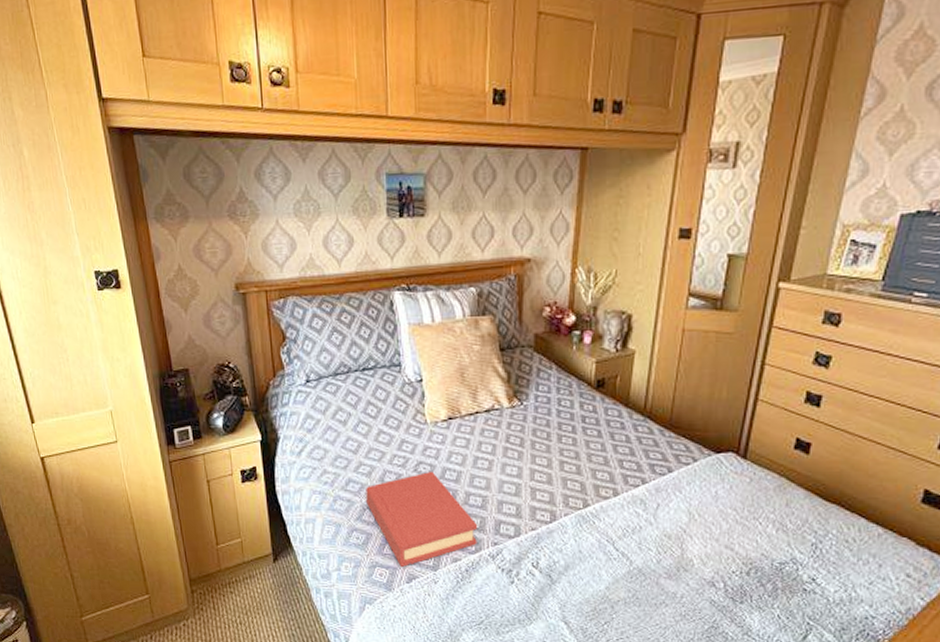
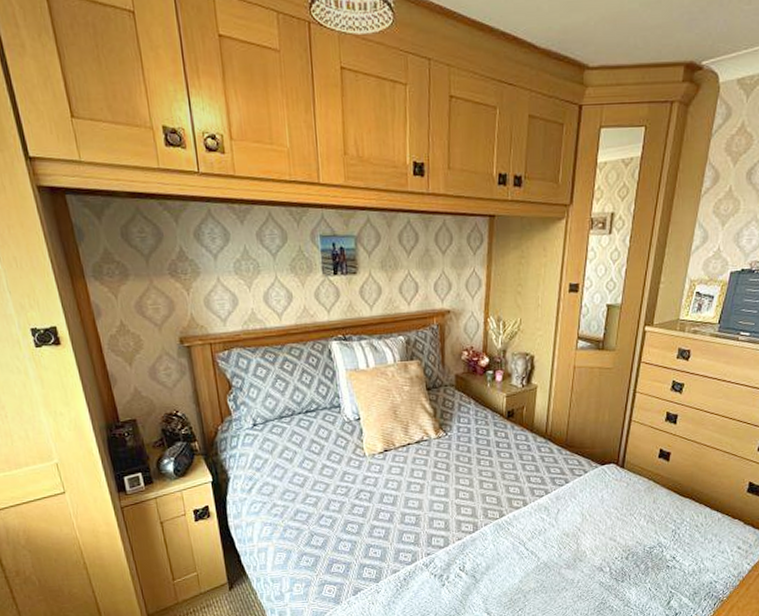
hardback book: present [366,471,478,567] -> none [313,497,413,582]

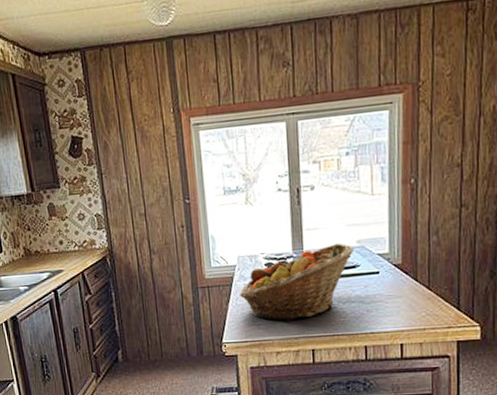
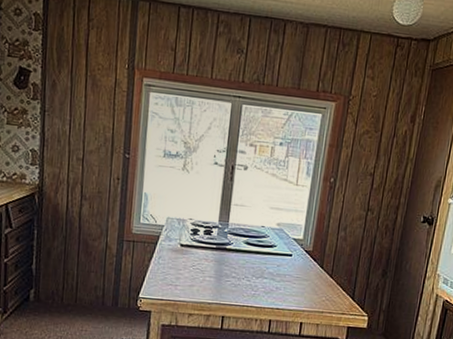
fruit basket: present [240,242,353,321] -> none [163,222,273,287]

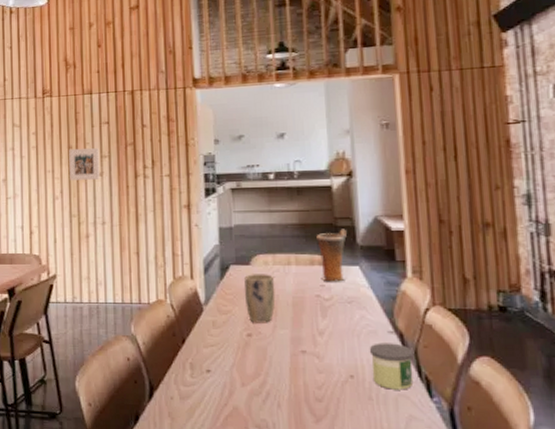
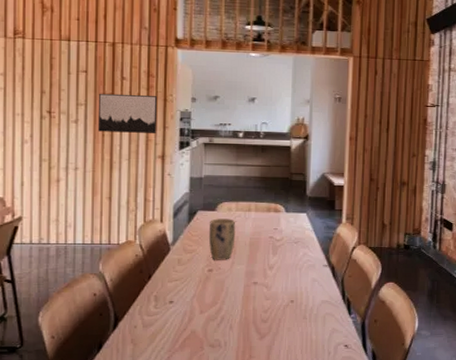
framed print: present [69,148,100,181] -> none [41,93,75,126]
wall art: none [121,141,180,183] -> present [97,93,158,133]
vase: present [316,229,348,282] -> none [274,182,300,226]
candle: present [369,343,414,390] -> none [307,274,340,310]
:::
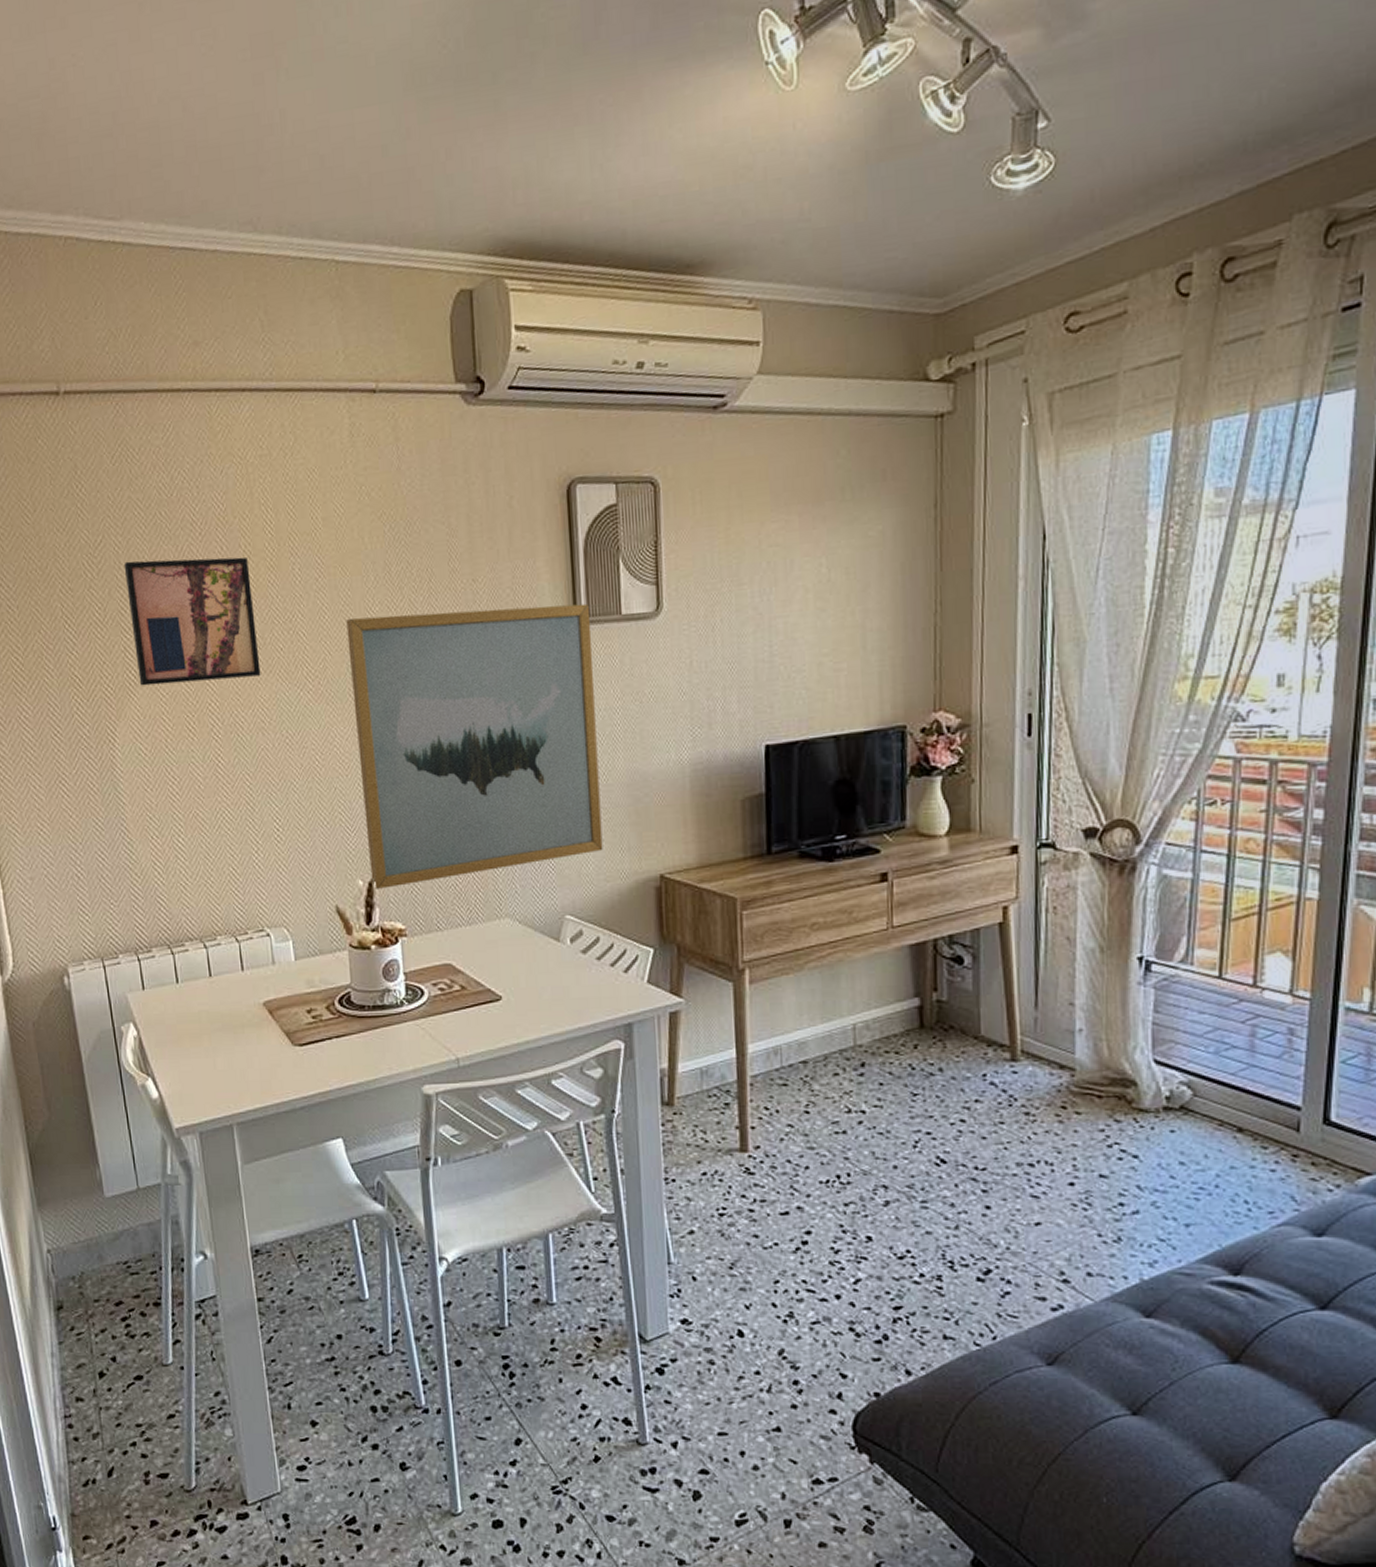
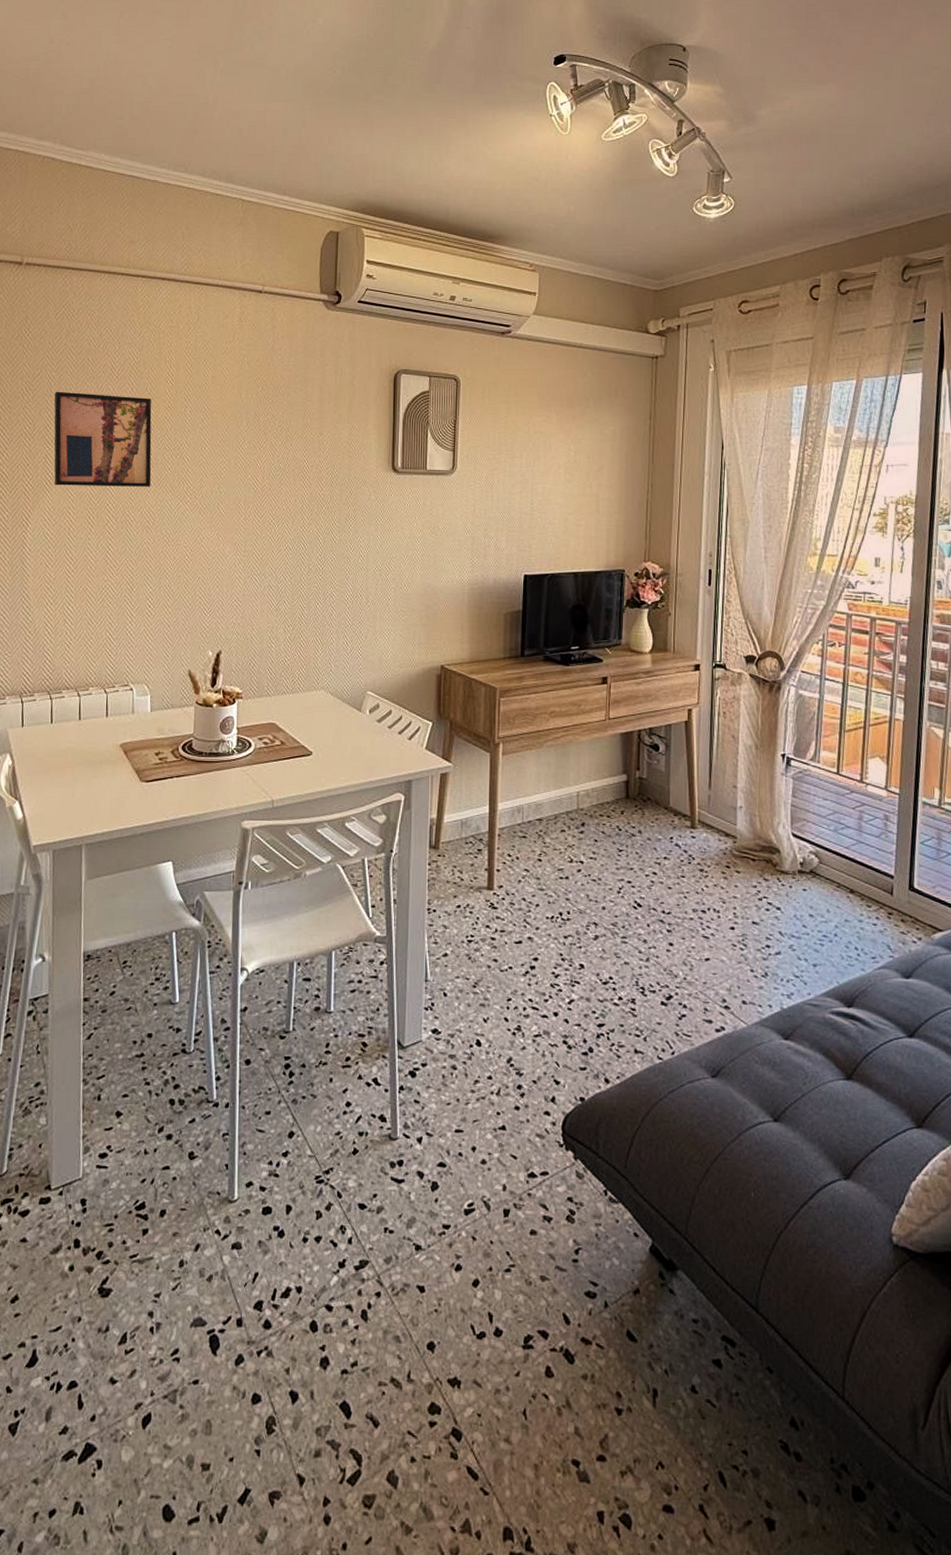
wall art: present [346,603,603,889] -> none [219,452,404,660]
:::
#### [Task statement]
When you reach the line that has "hardback book: present" in the data above, start repeating lines exactly, and stop after the line that has "wall art: none"; pictures stay out.

#### [Answer to this problem]
hardback book: present [366,471,478,567] -> none [313,497,413,582]

fruit basket: present [240,242,353,321] -> none [163,222,273,287]

framed print: present [69,148,100,181] -> none [41,93,75,126]
wall art: none [121,141,180,183] -> present [97,93,158,133]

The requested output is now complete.